Acting Chief Financial Officer Terrie Williams of the SFMTA, which is in charge of Muni and parking and traffic, presented the report to the board directors at Tuesdays SFMTA meeting. In the first quarter, only $56.7 million was received from parking and traffic fines, $7.5 million less of what the agency had budgeted.

Events such as the playoff games at AT&T Park and the St. Frances Circle construction project played a role in the decrease of parking citations, said Williams.

As many as 20 parking control officers were pulled from their regular duties for the St. Frances Circle project, said Transit Director John Haley. And officers were also shifted to AT&T Park during the Giants World Series run. Haley said he is working on a plan to recoup some of the lost revenue from parking citations.

Muni Metro delays

A series of delays in the Muni Metro underground system over the past two months were blamed on computer and equipment problems.

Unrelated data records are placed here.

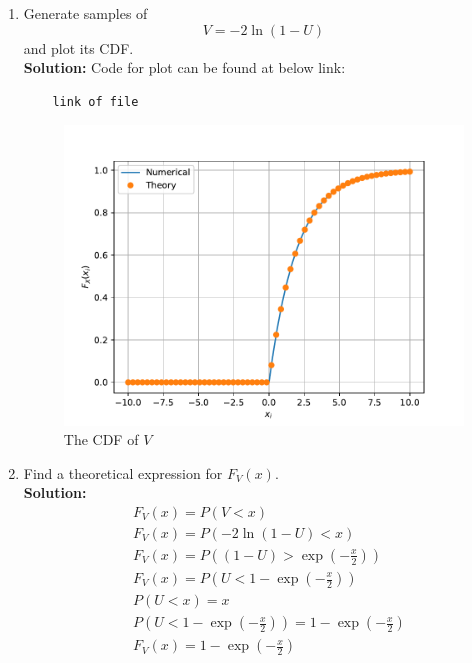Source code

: \documentclass[journal,12pt,twocolumn]{IEEEtran}
\renewcommand\thesection{\arabic{section}}
\providecommand{\brak}[1]{\ensuremath{\left(#1\right)}}
\theoremstyle{remark}
\newcommand{\solution}{\noindent \textbf{Solution: }}
\numberwithin{equation}{section}
\begin{document}
\begin{enumerate}[label=\thesection.\arabic*
,ref=\thesection.\theenumi]
%
\item
Generate samples of 
%
\begin{equation}
V = -2\ln\brak{1-U}
\end{equation}
%
and plot its CDF. \\
\solution 
Code for plot can be found at below link:
\begin{lstlisting}
	link of file
\end{lstlisting}
\begin{figure}[h]
	\centering
	\includegraphics[width=\columnwidth]{figs/3/q3_1.pdf}
	\caption{The CDF of $V$}
	\label{fig:cdf_v}
	\end{figure}
\item Find a theoretical expression for $F_V(x)$. \\
\solution 
\begin{align}
	&F_V(x) = P(V < x) \\
	&F_V(x) = P(-2 \ln(1-U) < x) \\
	&F_V(x) = P\left((1-U) > \exp\brak{-\frac{x}{2}}\right) \\
	&F_V(x) = P\left(U < 1 - \exp\brak{-\frac{x}{2}}\right) \\
	&P(U < x) = x \\
	&P\left(U < 1 - \exp\brak{-\frac{x}{2}}\right) = 1 - \exp\brak{-\frac{x}{2}} \\
	&F_V(x) = 1 - \exp\brak{-\frac{x}{2}}
\end{align}

%
\end{enumerate}
\end{document}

The first problem was a signal malfunction with the automatic train control switch, which allows light-rail vehicles to switch to automatic when they enter the underground tunnel.

“When that switch fails, the trains have to go to manual mode which causes the system to slow down,” said Paul Rose, SFMTA spokesman.

Haley said the company who produces the automatic train control provided a software upgrade, which solved the problem of the switch malfunctioning.

The most detrimental delays occurs when the signal cable in the underground is cut, according to Haley. He said metal sharp objects hanging from the bottom of the light rail vehicle is to blame for the cable being cut. It's been happening about an average of 12 times a month. The signal cables allow communications between trains and control signals throughout the subway.

One of the objects called a sander hose, which disperses sand on the tracks for traction, has been the culprit for three incidents involving the cable being cut.

Haley said before the cables are replaced, he will first look at the objects under light-rail vehicles, including the sander hose to see what improvements can be made with the device.